Copy the records below character for character.

BEGIN Supplied information

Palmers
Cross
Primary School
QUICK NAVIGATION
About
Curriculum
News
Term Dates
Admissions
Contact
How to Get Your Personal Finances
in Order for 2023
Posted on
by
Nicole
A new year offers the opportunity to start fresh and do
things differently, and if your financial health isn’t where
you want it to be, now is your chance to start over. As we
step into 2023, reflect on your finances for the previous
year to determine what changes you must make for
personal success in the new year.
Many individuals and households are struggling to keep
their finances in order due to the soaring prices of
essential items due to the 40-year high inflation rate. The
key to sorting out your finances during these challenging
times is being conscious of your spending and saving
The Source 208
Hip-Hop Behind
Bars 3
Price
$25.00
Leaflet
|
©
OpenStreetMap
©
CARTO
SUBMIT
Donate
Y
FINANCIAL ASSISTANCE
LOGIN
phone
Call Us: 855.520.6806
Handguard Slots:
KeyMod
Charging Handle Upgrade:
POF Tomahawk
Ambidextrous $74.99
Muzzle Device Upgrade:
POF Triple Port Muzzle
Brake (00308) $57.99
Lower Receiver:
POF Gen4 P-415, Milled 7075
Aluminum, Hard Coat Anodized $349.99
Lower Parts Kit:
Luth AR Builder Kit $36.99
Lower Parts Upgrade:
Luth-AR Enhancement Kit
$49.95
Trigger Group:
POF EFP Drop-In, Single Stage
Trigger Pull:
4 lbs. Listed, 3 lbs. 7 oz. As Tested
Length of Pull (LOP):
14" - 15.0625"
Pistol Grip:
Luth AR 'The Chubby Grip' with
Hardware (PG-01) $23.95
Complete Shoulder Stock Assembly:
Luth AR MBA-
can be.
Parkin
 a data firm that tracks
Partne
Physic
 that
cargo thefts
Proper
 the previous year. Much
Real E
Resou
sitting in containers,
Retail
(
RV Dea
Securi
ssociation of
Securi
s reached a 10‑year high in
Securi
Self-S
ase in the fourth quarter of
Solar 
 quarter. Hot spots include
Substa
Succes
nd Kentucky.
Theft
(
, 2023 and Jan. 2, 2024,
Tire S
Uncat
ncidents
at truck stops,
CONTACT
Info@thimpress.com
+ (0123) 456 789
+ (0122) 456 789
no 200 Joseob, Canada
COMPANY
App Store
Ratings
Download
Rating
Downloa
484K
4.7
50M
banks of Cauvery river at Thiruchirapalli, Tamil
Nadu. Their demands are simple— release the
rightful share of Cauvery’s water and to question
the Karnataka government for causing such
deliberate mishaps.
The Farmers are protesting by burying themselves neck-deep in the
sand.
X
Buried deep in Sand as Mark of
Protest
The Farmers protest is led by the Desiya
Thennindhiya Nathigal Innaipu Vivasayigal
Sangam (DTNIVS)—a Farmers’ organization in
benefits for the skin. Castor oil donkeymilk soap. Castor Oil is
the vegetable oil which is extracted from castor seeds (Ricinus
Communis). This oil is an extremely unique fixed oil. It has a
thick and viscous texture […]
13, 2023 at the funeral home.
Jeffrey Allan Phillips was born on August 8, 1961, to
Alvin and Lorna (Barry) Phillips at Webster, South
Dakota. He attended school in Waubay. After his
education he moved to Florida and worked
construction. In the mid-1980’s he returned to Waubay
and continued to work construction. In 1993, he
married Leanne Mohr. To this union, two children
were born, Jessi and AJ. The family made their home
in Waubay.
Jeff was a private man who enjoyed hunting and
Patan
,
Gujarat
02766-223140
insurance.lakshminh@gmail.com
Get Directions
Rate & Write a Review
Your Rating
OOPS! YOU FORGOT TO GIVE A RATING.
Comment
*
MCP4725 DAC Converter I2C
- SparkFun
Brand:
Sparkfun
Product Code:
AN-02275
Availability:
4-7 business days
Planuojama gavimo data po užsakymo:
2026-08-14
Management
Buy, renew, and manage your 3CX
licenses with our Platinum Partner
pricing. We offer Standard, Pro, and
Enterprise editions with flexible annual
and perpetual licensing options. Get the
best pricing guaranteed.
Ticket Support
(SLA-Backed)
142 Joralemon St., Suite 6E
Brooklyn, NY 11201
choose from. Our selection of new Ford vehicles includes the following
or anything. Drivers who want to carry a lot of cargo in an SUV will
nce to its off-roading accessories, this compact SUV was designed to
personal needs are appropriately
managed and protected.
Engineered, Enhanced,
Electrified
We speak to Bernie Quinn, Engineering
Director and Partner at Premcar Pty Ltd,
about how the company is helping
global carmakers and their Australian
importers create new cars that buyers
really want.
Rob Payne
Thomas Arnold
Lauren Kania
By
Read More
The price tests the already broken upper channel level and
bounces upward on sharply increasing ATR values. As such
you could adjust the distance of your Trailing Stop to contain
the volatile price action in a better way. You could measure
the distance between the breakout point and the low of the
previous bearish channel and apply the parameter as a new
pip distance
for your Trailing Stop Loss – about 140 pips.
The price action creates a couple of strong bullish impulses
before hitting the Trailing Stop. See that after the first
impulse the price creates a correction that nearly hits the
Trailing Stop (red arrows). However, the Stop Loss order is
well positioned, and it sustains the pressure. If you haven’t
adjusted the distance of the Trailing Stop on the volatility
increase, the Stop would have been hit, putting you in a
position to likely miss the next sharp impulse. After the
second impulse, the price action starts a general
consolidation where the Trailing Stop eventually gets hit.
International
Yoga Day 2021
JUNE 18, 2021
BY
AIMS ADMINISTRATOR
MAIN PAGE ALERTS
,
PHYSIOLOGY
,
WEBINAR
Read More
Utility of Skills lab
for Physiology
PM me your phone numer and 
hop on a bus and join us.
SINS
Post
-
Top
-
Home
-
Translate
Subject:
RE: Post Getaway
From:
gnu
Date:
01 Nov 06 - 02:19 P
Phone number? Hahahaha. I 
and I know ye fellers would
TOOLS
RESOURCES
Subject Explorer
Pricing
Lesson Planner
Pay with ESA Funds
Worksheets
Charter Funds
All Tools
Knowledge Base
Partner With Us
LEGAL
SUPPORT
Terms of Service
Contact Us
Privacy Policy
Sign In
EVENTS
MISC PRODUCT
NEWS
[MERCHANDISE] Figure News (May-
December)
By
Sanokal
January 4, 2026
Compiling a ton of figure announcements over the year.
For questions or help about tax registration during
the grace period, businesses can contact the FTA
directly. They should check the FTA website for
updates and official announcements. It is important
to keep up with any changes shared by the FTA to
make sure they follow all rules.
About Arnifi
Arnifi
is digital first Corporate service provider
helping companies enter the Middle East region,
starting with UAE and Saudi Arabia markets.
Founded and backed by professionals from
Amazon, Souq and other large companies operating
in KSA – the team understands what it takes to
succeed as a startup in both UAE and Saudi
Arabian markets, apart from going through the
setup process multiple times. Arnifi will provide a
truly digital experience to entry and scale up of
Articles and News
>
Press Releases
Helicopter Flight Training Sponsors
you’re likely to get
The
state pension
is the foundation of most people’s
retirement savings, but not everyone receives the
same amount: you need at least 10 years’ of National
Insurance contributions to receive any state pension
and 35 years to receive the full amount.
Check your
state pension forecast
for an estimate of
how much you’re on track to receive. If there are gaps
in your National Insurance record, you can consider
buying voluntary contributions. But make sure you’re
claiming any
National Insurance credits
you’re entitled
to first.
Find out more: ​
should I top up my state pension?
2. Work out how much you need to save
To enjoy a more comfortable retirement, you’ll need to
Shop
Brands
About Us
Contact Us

END Supplied information

Your response:
Palmers
Cross
Primary School
QUICK NAVIGATION
About
Curriculum
News
Term Dates
Admissions
Contact
How to Get Your Personal Finances
in Order for 2023
Posted on
by
Nicole
A new year offers the opportunity to start fresh and do
things differently, and if your financial health isn’t where
you want it to be, now is your chance to start over. As we
step into 2023, reflect on your finances for the previous
year to determine what changes you must make for
personal success in the new year.
Many individuals and households are struggling to keep
their finances in order due to the soaring prices of
essential items due to the 40-year high inflation rate. The
key to sorting out your finances during these challenging
times is being conscious of your spending and saving
The Source 208
Hip-Hop Behind
Bars 3
Price
$25.00
Leaflet
|
©
OpenStreetMap
©
CARTO
SUBMIT
Donate
Y
FINANCIAL ASSISTANCE
LOGIN
phone
Call Us: 855.520.6806
Handguard Slots:
KeyMod
Charging Handle Upgrade:
POF Tomahawk
Ambidextrous $74.99
Muzzle Device Upgrade:
POF Triple Port Muzzle
Brake (00308) $57.99
Lower Receiver:
POF Gen4 P-415, Milled 7075
Aluminum, Hard Coat Anodized $349.99
Lower Parts Kit:
Luth AR Builder Kit $36.99
Lower Parts Upgrade:
Luth-AR Enhancement Kit
$49.95
Trigger Group:
POF EFP Drop-In, Single Stage
Trigger Pull:
4 lbs. Listed, 3 lbs. 7 oz. As Tested
Length of Pull (LOP):
14" - 15.0625"
Pistol Grip:
Luth AR 'The Chubby Grip' with
Hardware (PG-01) $23.95
Complete Shoulder Stock Assembly:
Luth AR MBA-
can be.
Parkin
 a data firm that tracks
Partne
Physic
 that
cargo thefts
Proper
 the previous year. Much
Real E
Resou
sitting in containers,
Retail
(
RV Dea
Securi
ssociation of
Securi
s reached a 10‑year high in
Securi
Self-S
ase in the fourth quarter of
Solar 
 quarter. Hot spots include
Substa
Succes
nd Kentucky.
Theft
(
, 2023 and Jan. 2, 2024,
Tire S
Uncat
ncidents
at truck stops,
CONTACT
Info@thimpress.com
+ (0123) 456 789
+ (0122) 456 789
no 200 Joseob, Canada
COMPANY
App Store
Ratings
Download
Rating
Downloa
484K
4.7
50M
banks of Cauvery river at Thiruchirapalli, Tamil
Nadu. Their demands are simple— release the
rightful share of Cauvery’s water and to question
the Karnataka government for causing such
deliberate mishaps.
The Farmers are protesting by burying themselves neck-deep in the
sand.
X
Buried deep in Sand as Mark of
Protest
The Farmers protest is led by the Desiya
Thennindhiya Nathigal Innaipu Vivasayigal
Sangam (DTNIVS)—a Farmers’ organization in
benefits for the skin. Castor oil donkeymilk soap. Castor Oil is
the vegetable oil which is extracted from castor seeds (Ricinus
Communis). This oil is an extremely unique fixed oil. It has a
thick and viscous texture […]
13, 2023 at the funeral home.
Jeffrey Allan Phillips was born on August 8, 1961, to
Alvin and Lorna (Barry) Phillips at Webster, South
Dakota. He attended school in Waubay. After his
education he moved to Florida and worked
construction. In the mid-1980’s he returned to Waubay
and continued to work construction. In 1993, he
married Leanne Mohr. To this union, two children
were born, Jessi and AJ. The family made their home
in Waubay.
Jeff was a private man who enjoyed hunting and
Patan
,
Gujarat
02766-223140
insurance.lakshminh@gmail.com
Get Directions
Rate & Write a Review
Your Rating
OOPS! YOU FORGOT TO GIVE A RATING.
Comment
*
MCP4725 DAC Converter I2C
- SparkFun
Brand:
Sparkfun
Product Code:
AN-02275
Availability:
4-7 business days
Planuojama gavimo data po užsakymo:
2026-08-14
Management
Buy, renew, and manage your 3CX
licenses with our Platinum Partner
pricing. We offer Standard, Pro, and
Enterprise editions with flexible annual
and perpetual licensing options. Get the
best pricing guaranteed.
Ticket Support
(SLA-Backed)
142 Joralemon St., Suite 6E
Brooklyn, NY 11201
choose from. Our selection of new Ford vehicles includes the following
or anything. Drivers who want to carry a lot of cargo in an SUV will
nce to its off-roading accessories, this compact SUV was designed to
personal needs are appropriately
managed and protected.
Engineered, Enhanced,
Electrified
We speak to Bernie Quinn, Engineering
Director and Partner at Premcar Pty Ltd,
about how the company is helping
global carmakers and their Australian
importers create new cars that buyers
really want.
Rob Payne
Thomas Arnold
Lauren Kania
By
Read More
The price tests the already broken upper channel level and
bounces upward on sharply increasing ATR values. As such
you could adjust the distance of your Trailing Stop to contain
the volatile price action in a better way. You could measure
the distance between the breakout point and the low of the
previous bearish channel and apply the parameter as a new
pip distance
for your Trailing Stop Loss – about 140 pips.
The price action creates a couple of strong bullish impulses
before hitting the Trailing Stop. See that after the first
impulse the price creates a correction that nearly hits the
Trailing Stop (red arrows). However, the Stop Loss order is
well positioned, and it sustains the pressure. If you haven’t
adjusted the distance of the Trailing Stop on the volatility
increase, the Stop would have been hit, putting you in a
position to likely miss the next sharp impulse. After the
second impulse, the price action starts a general
consolidation where the Trailing Stop eventually gets hit.
International
Yoga Day 2021
JUNE 18, 2021
BY
AIMS ADMINISTRATOR
MAIN PAGE ALERTS
,
PHYSIOLOGY
,
WEBINAR
Read More
Utility of Skills lab
for Physiology
PM me your phone numer and 
hop on a bus and join us.
SINS
Post
-
Top
-
Home
-
Translate
Subject:
RE: Post Getaway
From:
gnu
Date:
01 Nov 06 - 02:19 P
Phone number? Hahahaha. I 
and I know ye fellers would
TOOLS
RESOURCES
Subject Explorer
Pricing
Lesson Planner
Pay with ESA Funds
Worksheets
Charter Funds
All Tools
Knowledge Base
Partner With Us
LEGAL
SUPPORT
Terms of Service
Contact Us
Privacy Policy
Sign In
EVENTS
MISC PRODUCT
NEWS
[MERCHANDISE] Figure News (May-
December)
By
Sanokal
January 4, 2026
Compiling a ton of figure announcements over the year.
For questions or help about tax registration during
the grace period, businesses can contact the FTA
directly. They should check the FTA website for
updates and official announcements. It is important
to keep up with any changes shared by the FTA to
make sure they follow all rules.
About Arnifi
Arnifi
is digital first Corporate service provider
helping companies enter the Middle East region,
starting with UAE and Saudi Arabia markets.
Founded and backed by professionals from
Amazon, Souq and other large companies operating
in KSA – the team understands what it takes to
succeed as a startup in both UAE and Saudi
Arabian markets, apart from going through the
setup process multiple times. Arnifi will provide a
truly digital experience to entry and scale up of
Articles and News
>
Press Releases
Helicopter Flight Training Sponsors
you’re likely to get
The
state pension
is the foundation of most people’s
retirement savings, but not everyone receives the
same amount: you need at least 10 years’ of National
Insurance contributions to receive any state pension
and 35 years to receive the full amount.
Check your
state pension forecast
for an estimate of
how much you’re on track to receive. If there are gaps
in your National Insurance record, you can consider
buying voluntary contributions. But make sure you’re
claiming any
National Insurance credits
you’re entitled
to first.
Find out more: ​
should I top up my state pension?
2. Work out how much you need to save
To enjoy a more comfortable retirement, you’ll need to
Shop
Brands
About Us
Contact Us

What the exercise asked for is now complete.